* [Goal]: Return every line of the material below that contains the string "number". Case counts.

** START OF Exercise inputs **

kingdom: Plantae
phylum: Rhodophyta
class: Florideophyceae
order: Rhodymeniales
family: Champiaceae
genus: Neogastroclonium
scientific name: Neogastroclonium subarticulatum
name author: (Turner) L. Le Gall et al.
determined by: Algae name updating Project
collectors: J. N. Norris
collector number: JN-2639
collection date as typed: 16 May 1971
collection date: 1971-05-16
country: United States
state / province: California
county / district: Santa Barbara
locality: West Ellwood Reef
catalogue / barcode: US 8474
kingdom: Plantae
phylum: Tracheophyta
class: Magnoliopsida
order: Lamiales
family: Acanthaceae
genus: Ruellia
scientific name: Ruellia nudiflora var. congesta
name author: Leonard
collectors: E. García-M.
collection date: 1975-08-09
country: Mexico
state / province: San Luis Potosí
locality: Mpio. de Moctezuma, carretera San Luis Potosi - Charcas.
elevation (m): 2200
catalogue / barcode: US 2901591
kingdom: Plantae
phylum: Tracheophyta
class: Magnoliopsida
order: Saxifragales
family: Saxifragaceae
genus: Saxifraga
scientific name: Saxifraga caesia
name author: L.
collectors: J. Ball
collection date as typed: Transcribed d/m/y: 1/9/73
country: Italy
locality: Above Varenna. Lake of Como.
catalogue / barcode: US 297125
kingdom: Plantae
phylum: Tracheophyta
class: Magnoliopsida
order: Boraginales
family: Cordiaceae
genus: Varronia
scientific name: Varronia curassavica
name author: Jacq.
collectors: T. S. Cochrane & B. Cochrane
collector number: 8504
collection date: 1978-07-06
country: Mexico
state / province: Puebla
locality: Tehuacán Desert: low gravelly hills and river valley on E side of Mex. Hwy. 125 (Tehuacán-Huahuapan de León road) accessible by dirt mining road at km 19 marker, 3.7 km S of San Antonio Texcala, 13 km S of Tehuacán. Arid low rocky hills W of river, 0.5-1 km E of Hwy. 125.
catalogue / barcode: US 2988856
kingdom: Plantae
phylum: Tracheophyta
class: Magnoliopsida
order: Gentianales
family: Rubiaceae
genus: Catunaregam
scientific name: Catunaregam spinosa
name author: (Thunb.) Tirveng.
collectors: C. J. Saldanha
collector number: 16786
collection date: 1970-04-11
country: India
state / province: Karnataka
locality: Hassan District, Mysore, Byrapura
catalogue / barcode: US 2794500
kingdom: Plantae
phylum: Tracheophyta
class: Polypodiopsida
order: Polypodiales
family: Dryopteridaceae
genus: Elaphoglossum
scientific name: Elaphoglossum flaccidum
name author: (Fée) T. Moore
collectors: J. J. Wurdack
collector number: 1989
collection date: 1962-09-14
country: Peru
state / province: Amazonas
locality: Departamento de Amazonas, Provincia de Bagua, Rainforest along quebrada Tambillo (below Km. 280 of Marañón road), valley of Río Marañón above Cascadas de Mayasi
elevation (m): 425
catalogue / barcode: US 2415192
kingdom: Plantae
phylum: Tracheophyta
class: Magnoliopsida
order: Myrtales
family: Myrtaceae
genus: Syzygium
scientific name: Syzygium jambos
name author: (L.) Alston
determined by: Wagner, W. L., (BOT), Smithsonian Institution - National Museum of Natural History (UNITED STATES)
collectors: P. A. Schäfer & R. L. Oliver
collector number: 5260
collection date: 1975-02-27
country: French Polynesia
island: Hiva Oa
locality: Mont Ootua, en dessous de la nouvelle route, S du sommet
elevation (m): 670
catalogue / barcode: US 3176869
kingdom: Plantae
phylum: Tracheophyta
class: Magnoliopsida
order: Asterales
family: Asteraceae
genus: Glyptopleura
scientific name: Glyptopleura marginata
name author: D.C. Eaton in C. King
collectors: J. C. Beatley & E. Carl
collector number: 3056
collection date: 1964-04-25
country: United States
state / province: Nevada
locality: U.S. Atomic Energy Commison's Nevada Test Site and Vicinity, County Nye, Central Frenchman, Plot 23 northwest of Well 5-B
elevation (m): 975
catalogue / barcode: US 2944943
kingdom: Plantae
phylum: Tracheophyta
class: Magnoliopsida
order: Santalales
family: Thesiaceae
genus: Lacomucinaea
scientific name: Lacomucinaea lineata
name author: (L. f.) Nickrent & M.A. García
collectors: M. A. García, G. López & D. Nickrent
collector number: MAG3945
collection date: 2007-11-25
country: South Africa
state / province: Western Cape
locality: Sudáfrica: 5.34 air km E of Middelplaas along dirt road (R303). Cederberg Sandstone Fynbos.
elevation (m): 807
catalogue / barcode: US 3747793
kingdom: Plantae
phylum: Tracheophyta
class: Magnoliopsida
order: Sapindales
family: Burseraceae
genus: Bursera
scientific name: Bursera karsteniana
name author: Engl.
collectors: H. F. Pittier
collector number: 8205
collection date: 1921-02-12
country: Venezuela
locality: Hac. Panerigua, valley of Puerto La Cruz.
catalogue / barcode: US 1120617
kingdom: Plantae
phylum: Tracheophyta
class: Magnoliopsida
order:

** END OF Exercise inputs **

* [Written solution]:
collector number: JN-2639
collector number: 8504
collector number: 16786
collector number: 1989
collector number: 5260
collector number: 3056
collector number: MAG3945
collector number: 8205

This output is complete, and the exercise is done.